Construction and functional analysis of a set of SARS-CoV replicons defective in ExoN, NendoU, and 2′-O-MT activities. (A) Schematic diagram showing the genetic structures of the deletion mutant replicons. Relevant restriction sites and the nucleotide positions flanking the deletions from the replicons are indicated. Stop codons are indicated by asterisks. The conserved domains described by Snijder and colleagues (25) are illustrated by the darker bars. Arrowheads indicate the predicted main proteinase (3CL) cleavage sites. Abbreviations above the top bar are as described in the legend to Fig. 1. (B) Functional analysis of mutant replicons by RT-PCR. Human 293T and BHK cells were mock transfected (M) or transfected with the wild-type replicon (REP), the single-deletion mutants (ΔExoN, ΔNendoU, and Δ2′-O-MT), or the deletion mutant lacking the three conserved domains (Δ3). Replicon activity was analyzed by RT-PCR with specific oligonucleotides to detect N gene mRNA. Duplicate RT-PCR products amplified in parallel were resolved by electrophoresis in 1% agarose gels.

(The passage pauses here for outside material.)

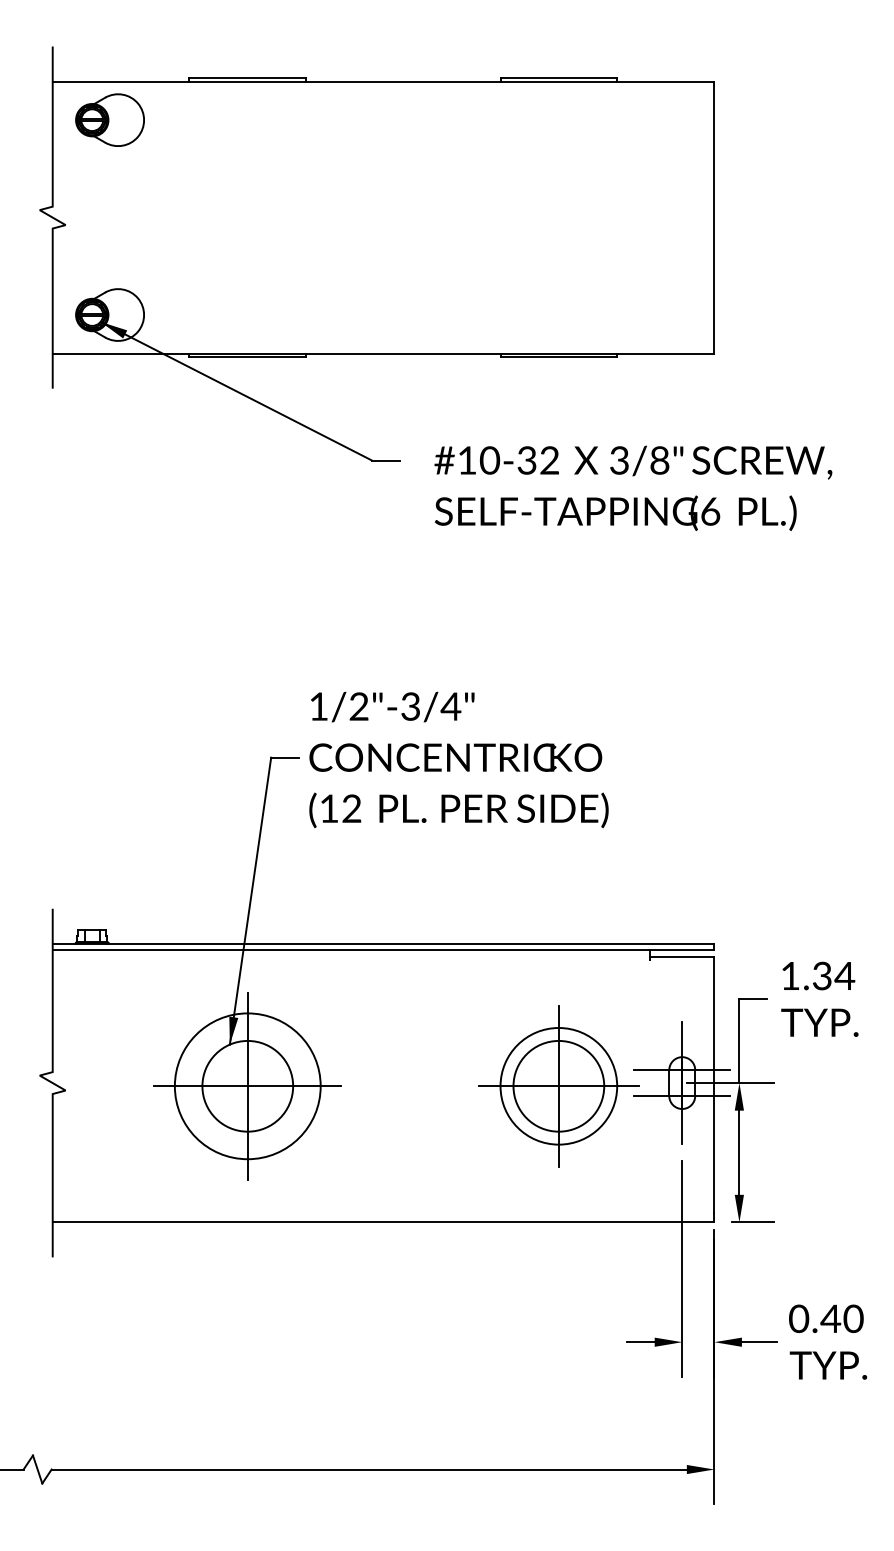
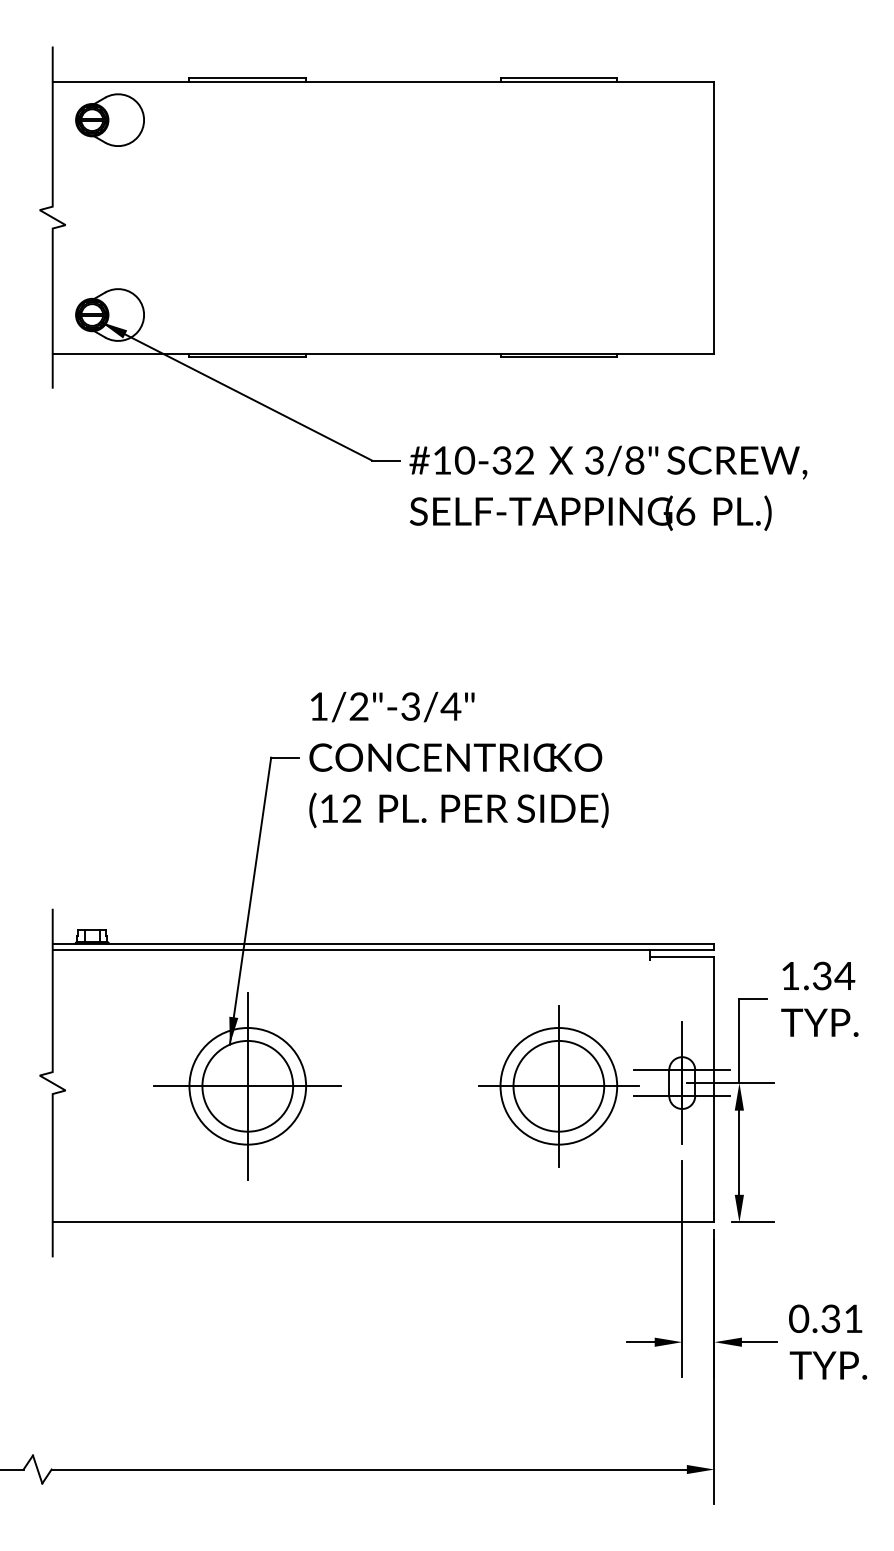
text at (633, 487) position: (633, 487) -> (608, 487)
circle at (247, 1086) diameter: 146 px -> 117 px
text at (841, 1318): 0.40 -> 0.31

MW, molecular weight markers. (C) Schematic diagram showing the positions of the point mutations introduced into the ExoN (D6145A), NendoU (H6678A or S6744A), and 2′-O-MT (D6905A) domains. Amino acid numbers refer to their positions in the pp1ab polyprotein. (D) Functional analysis of mutant replicons by real-time RT-PCR. The amount of N gene mRNA, expressed as relative units, was determined by real-time RT-PCR in RNA samples isolated at 24 hpt from BHK cells transfected with the wild-type replicon (REP), the deletion mutant lacking the three conserved domains (Δ3), the single-deletion mutants (ΔExoN, ΔNendoU, and Δ2′-O-MT), or the point mutants (D6145A, H6678A, S6744A, and D6905A mutants). Mean values from three experiments are represented, with standard deviations shown as error bars.